Augsburger Allgemeine (Land Nord)
„Hass ist ein Gift“
Auschwitz-Überlebende spricht im Bundestag
Berlin Ein berührender Auftritt von Anita Lasker-Wallfisch prägte die Holocaust-Gedenkstunde im Bundestag. Die Auschwitz-Überlebende warnte eindringlich vor einer neu aufkeimenden Judenfeindlichkeit. „Antisemitismus ist ein 2000 Jahre alter Virus, anscheinend unheilbar“, sagte sie in Berlin. „Nur sagt man heute nicht mehr unbedingt Juden. Heute sind es die Israelis.“Dabei fehle es häufig am Verständnis der Zusammenhänge. „Was für ein Skandal, dass jüdische Schulen, sogar jüdische Kindergärten polizeilich bewacht werden müssen“, sagte die 92-Jährige.
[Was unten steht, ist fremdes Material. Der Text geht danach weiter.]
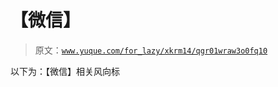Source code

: # 【微信】

> 原文：[`www.yuque.com/for_lazy/xkrm14/qgr01wraw3o0fq10`](https://www.yuque.com/for_lazy/xkrm14/qgr01wraw3o0fq10)



以下为：【微信】相关风向标 




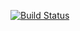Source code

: 
[![Build Status](https://travis-ci.org/chamaconekt/portfolio.svg?branch=master)](https://travis-ci.org/chamaconekt/portfolio)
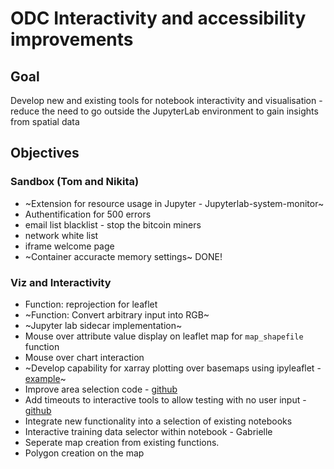 # ODC Interactivity and accessibility improvements

## Goal
Develop new and existing tools for notebook interactivity and visualisation - reduce the need to go outside the JupyterLab environment to gain insights from spatial data

## Objectives
### Sandbox (Tom and Nikita)
- ~Extension for resource usage in Jupyter - Jupyterlab-system-monitor~
- Authentification for 500 errors
- email list blacklist - stop the bitcoin miners
- network white list
- iframe welcome page
- ~Container accuracte memory settings~ DONE!
### Viz and Interactivity
- Function: reprojection for leaflet
- ~Function: Convert arbitrary input into RGB~
- ~Jupyter lab sidecar implementation~
- Mouse over attribute value display on leaflet map for `map_shapefile` function
- Mouse over chart interaction
- ~Develop capability for xarray plotting over basemaps using ipyleaflet - [example](https://github.com/jupyter-widgets/ipyleaflet/blob/master/examples/Numpy.ipynb)~
- Improve area selection code - [github](https://github.com/GeoscienceAustralia/dea-notebooks/pull/482)
- Add timeouts to interactive tools to allow testing with no user input - [github](https://github.com/opendatacube/odc-tools/issues/31)
- Integrate new functionality into a selection of existing notebooks
- Interactive training data selector within notebook - Gabrielle
- Seperate map creation from existing functions.
- Polygon creation on the map

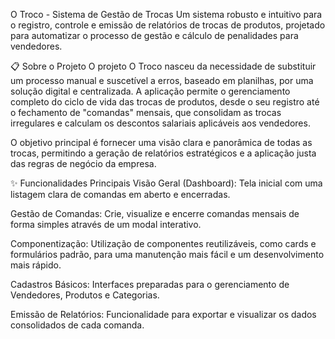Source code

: O Troco - Sistema de Gestão de Trocas
Um sistema robusto e intuitivo para o registro, controle e emissão de relatórios de trocas de produtos, projetado para automatizar o processo de gestão e cálculo de penalidades para vendedores.

📋 Sobre o Projeto
O projeto O Troco nasceu da necessidade de substituir um processo manual e suscetível a erros, baseado em planilhas, por uma solução digital e centralizada. A aplicação permite o gerenciamento completo do ciclo de vida das trocas de produtos, desde o seu registro até o fechamento de "comandas" mensais, que consolidam as trocas irregulares e calculam os descontos salariais aplicáveis aos vendedores.

O objetivo principal é fornecer uma visão clara e panorâmica de todas as trocas, permitindo a geração de relatórios estratégicos e a aplicação justa das regras de negócio da empresa.

✨ Funcionalidades Principais
Visão Geral (Dashboard): Tela inicial com uma listagem clara de comandas em aberto e encerradas.

Gestão de Comandas: Crie, visualize e encerre comandas mensais de forma simples através de um modal interativo.

Componentização: Utilização de componentes reutilizáveis, como cards e formulários padrão, para uma manutenção mais fácil e um desenvolvimento mais rápido.

Cadastros Básicos: Interfaces preparadas para o gerenciamento de Vendedores, Produtos e Categorias.

Emissão de Relatórios: Funcionalidade para exportar e visualizar os dados consolidados de cada comanda.
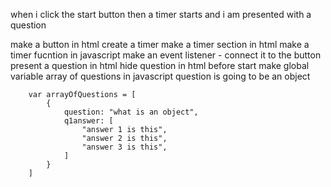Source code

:when i click the start button
then a timer starts and i am presented with a question

make a button in html
create a timer
    make a timer section in html
    make a timer fucntion in javascript
make an event listener - connect it to the button
present a question in html
    hide question in html before start
    make global variable array of questions in javascript
        question is going to be an object

        var arrayOfQuestions = [
            {
                question: "what is an object",
                q1answer: [
                    "answer 1 is this",
                    "answer 2 is this",
                    "answer 3 is this",
                ]
            }
        ]

        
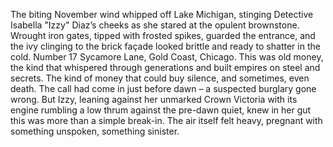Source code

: The biting November wind whipped off Lake Michigan, stinging Detective Isabella "Izzy" Diaz’s cheeks as she stared at the opulent brownstone.  Wrought iron gates, tipped with frosted spikes, guarded the entrance, and the ivy clinging to the brick façade looked brittle and ready to shatter in the cold.  Number 17 Sycamore Lane, Gold Coast, Chicago.  This was old money, the kind that whispered through generations and built empires on steel and secrets.  The kind of money that could buy silence, and sometimes, even death.  The call had come in just before dawn – a suspected burglary gone wrong. But Izzy, leaning against her unmarked Crown Victoria with its engine rumbling a low thrum against the pre-dawn quiet, knew in her gut this was more than a simple break-in. The air itself felt heavy, pregnant with something unspoken, something sinister.
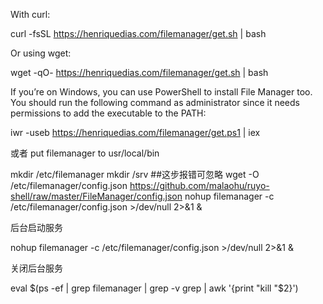 
With curl:

curl -fsSL https://henriquedias.com/filemanager/get.sh | bash

Or using wget:

wget -qO- https://henriquedias.com/filemanager/get.sh | bash

If you’re on Windows, you can use PowerShell to install File Manager too. You should run the following command as administrator since it needs permissions to add the executable to the PATH:

iwr -useb https://henriquedias.com/filemanager/get.ps1 | iex

或者
put filemanager  to  usr/local/bin


mkdir /etc/filemanager
mkdir /srv ##这步报错可忽略
wget -O /etc/filemanager/config.json https://github.com/malaohu/ruyo-shell/raw/master/FileManager/config.json
nohup filemanager -c /etc/filemanager/config.json >/dev/null 2>&1 &


后台启动服务

nohup filemanager -c /etc/filemanager/config.json >/dev/null 2>&1 &
 

关闭后台服务

eval $(ps -ef | grep filemanager | grep -v grep | awk '{print "kill "$2}')
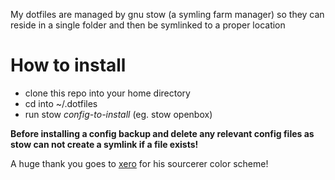 My dotfiles are managed by gnu stow (a symling farm manager) so they can reside
in a single folder and then be symlinked to a proper location

# How to install #
* clone this repo into your home directory
* cd into ~/.dotfiles
* run stow _config-to-install_ (eg. stow openbox)

__Before installing a config backup and delete any relevant config files as
stow can not create a symlink if a file exists!__

A huge thank you goes to [xero](http://xero.nu) for his sourcerer color scheme!
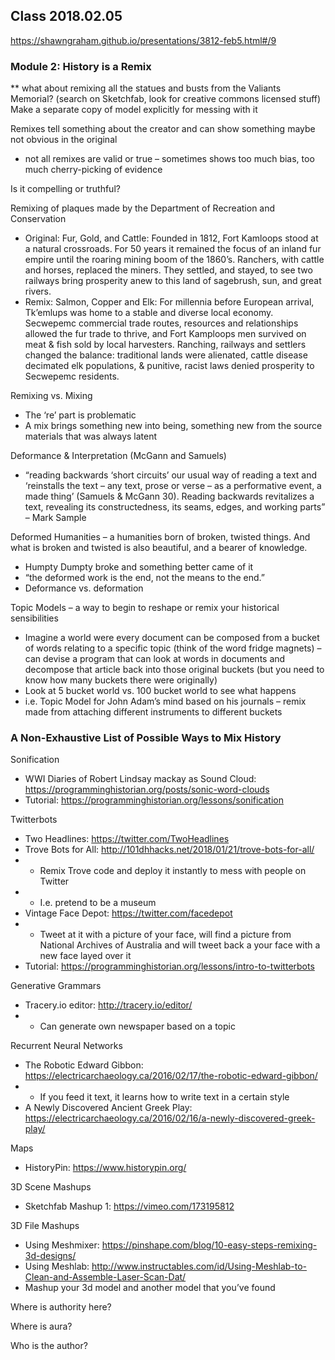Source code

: ## Class 2018.02.05

https://shawngraham.github.io/presentations/3812-feb5.html#/9 

### Module 2: History is a Remix

** what about remixing all the statues and busts from the Valiants Memorial? (search on Sketchfab, look for creative commons licensed stuff)
Make a separate copy of model explicitly for messing with it


Remixes tell something about the creator and can show something maybe not obvious in the original
- not all remixes are valid or true – sometimes shows too much bias, too much cherry-picking of evidence 

Is it compelling or truthful?

Remixing of plaques made by the Department of Recreation and Conservation
- Original: Fur, Gold, and Cattle: Founded in 1812, Fort Kamloops stood at a natural crossroads. For 50 years it remained the focus of an inland fur empire until the roaring mining boom of the 1860’s. Ranchers, with cattle and horses, replaced the miners. They settled, and stayed, to see two railways bring prosperity anew to this land of sagebrush, sun, and great rivers.
- Remix: Salmon, Copper and Elk: For millennia before European arrival, Tk’emlups was home to a stable and diverse local economy. Secwepemc commercial trade routes, resources and relationships allowed the fur trade to thrive, and Fort Kamploops men survived on meat & fish sold by local harvesters. Ranching, railways and settlers changed the balance: traditional lands were alienated, cattle disease decimated elk populations, & punitive, racist laws denied prosperity to Secwepemc residents. 

Remixing vs. Mixing
- The ‘re’ part is problematic
- A mix brings something new into being, something new from the source materials that was always latent

Deformance  & Interpretation (McGann and Samuels)
- “reading backwards ‘short circuits’ our usual way of reading a text and ‘reinstalls the text – any text, prose or verse – as a performative event, a made thing’ (Samuels & McGann 30). Reading backwards revitalizes a text, revealing its constructedness, its seams, edges, and working parts” – Mark Sample

Deformed Humanities – a humanities born of broken, twisted things. And what is broken and twisted is also beautiful, and a bearer of knowledge. 
- Humpty Dumpty broke and something better came of it 
- “the deformed work is the end, not the means to the end.”
- Deformance vs. deformation 

Topic Models – a way to begin to reshape or remix your historical sensibilities
- Imagine a world were every document can be composed from a bucket of words relating to a specific topic (think of the word fridge magnets) – can devise a program that can look at words in documents and decompose that article back into those original buckets (but you need to know how many buckets there were originally)
- Look at 5 bucket world vs. 100 bucket world to see what happens
- i.e. Topic Model for John Adam’s mind based on his journals – remix made from attaching different instruments to different buckets

### A Non-Exhaustive List of Possible Ways to Mix History
Sonification
- WWI Diaries of Robert Lindsay mackay as Sound Cloud: https://programminghistorian.org/posts/sonic-word-clouds
- Tutorial: https://programminghistorian.org/lessons/sonification

Twitterbots
- Two Headlines: https://twitter.com/TwoHeadlines 
- Trove Bots for All: http://101dhhacks.net/2018/01/21/trove-bots-for-all/ 
- - Remix Trove code and deploy it instantly to mess with people on Twitter 
- - I.e. pretend to be a museum 
- Vintage Face Depot: https://twitter.com/facedepot 
- - Tweet at it with a picture of your face, will find a picture from National Archives of Australia and will tweet back a your face with a new face layed over it
- Tutorial: https://programminghistorian.org/lessons/intro-to-twitterbots 

Generative Grammars
- Tracery.io editor: http://tracery.io/editor/ 
- - Can generate own newspaper based on a topic

Recurrent Neural Networks
- The Robotic Edward Gibbon: https://electricarchaeology.ca/2016/02/17/the-robotic-edward-gibbon/ 
- - If you feed it text, it learns how to write text in a certain style 
- A Newly Discovered Ancient Greek Play: https://electricarchaeology.ca/2016/02/16/a-newly-discovered-greek-play/ 

Maps 
- HistoryPin: https://www.historypin.org/ 

3D Scene Mashups
- Sketchfab Mashup 1: https://vimeo.com/173195812 

3D File Mashups
- Using Meshmixer: https://pinshape.com/blog/10-easy-steps-remixing-3d-designs/ 
- Using Meshlab: http://www.instructables.com/id/Using-Meshlab-to-Clean-and-Assemble-Laser-Scan-Dat/ 
- Mashup your 3d model and another model that you’ve found



Where is authority here?

Where is aura?

Who is the author?
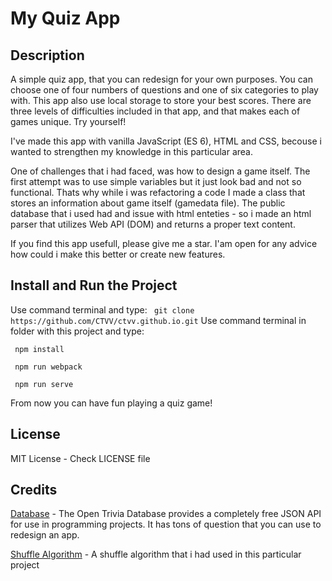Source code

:<h1>My Quiz App</h1>

<h2>Description</h2>
A simple quiz app, that you can redesign for your own purposes. You can choose one of four numbers of questions and one of six categories to play with. This app also use local storage to store your best scores. There are three levels of difficulties included in that app, and that makes each of games unique. Try yourself!

I've made this app with vanilla JavaScript (ES 6), HTML and CSS, becouse i wanted to strengthen my knowledge in this particular area.

One of challenges that i had faced, was how to design a game itself. The first attempt was to use simple variables but it just look bad and not so functional. Thats why while i was refactoring a code I made a class that stores an information about game itself (gamedata file).
The public database that i used had and issue with html enteties - so i made an html parser that utilizes Web API (DOM) and returns a proper text content.

If you find this app usefull, please give me a star. I'am open for any advice how could i make this better or create new features.

<h2>Install and Run the Project</h2>
Use command terminal and type:
<code> git clone https://github.com/CTVV/ctvv.github.io.git</code>
Use command terminal in folder with this project and type:
<p><code> npm install</code></p>
<p><code> npm run webpack</code></p>
<p><code> npm run serve</code></p>
From now you can have fun playing a quiz game!
<h2>License</h2>
MIT License - Check LICENSE file

<h2>Credits</h2>
<a href="https://opentdb.com/api_config.php">Database</a> - The Open Trivia Database provides a completely free JSON API for use in programming projects. It has tons of question that you can use to redesign an app.

<a href="https://stackoverflow.com/questions/2450954/how-to-randomize-shuffle-a-javascript-array">Shuffle Algorithm</a> - A shuffle algorithm that i had used in this particular project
Lasker-Wallfisch überlebte Auschwitz als Cellistin im Mädchenorchester des Vernichtungslagers. Im Frühjahr 1945 wurde sie gemeinsam mit ihrer Schwester aus dem Lager Bergen-Belsen befreit. Die Musikerin lebt heute in Großbritannien. Auf deutschen Boden habe sie nach dem Holocaust keinen Fuß mehr setzen wollen, sagte sie. „Mein Hass auf alles, was deutsch war, war grenzenlos“, sagte sie. Das habe sich geändert: „Hass ist ein Gift, und letzten Endes vergiftet man sich selbst.“
Vor Fremdenfeindlichkeit warnte Bundestagspräsident Wolfgang Schäuble (CDU) in seiner Rede. „Es muss uns beunruhigen, wenn jeden Tag Menschen angegriffen werden, nur weil sie anders aussehen“, erklärte er. Und es bestehe Anlass zur Beunruhigung, wenn es Menschen gebe, die meinten, Probleme verschwänden, wenn bestimmte Menschen verschwänden. „Hetze und Gewalt dürfen in unserer Gesellschaft keinen Raum haben“, so der Bundestagspräsident. Schäuble kritisierte zudem, dass Juden heute im Alltag wieder antisemitische Anfeindungen erlebten und ihre Kippa verstecken müssten.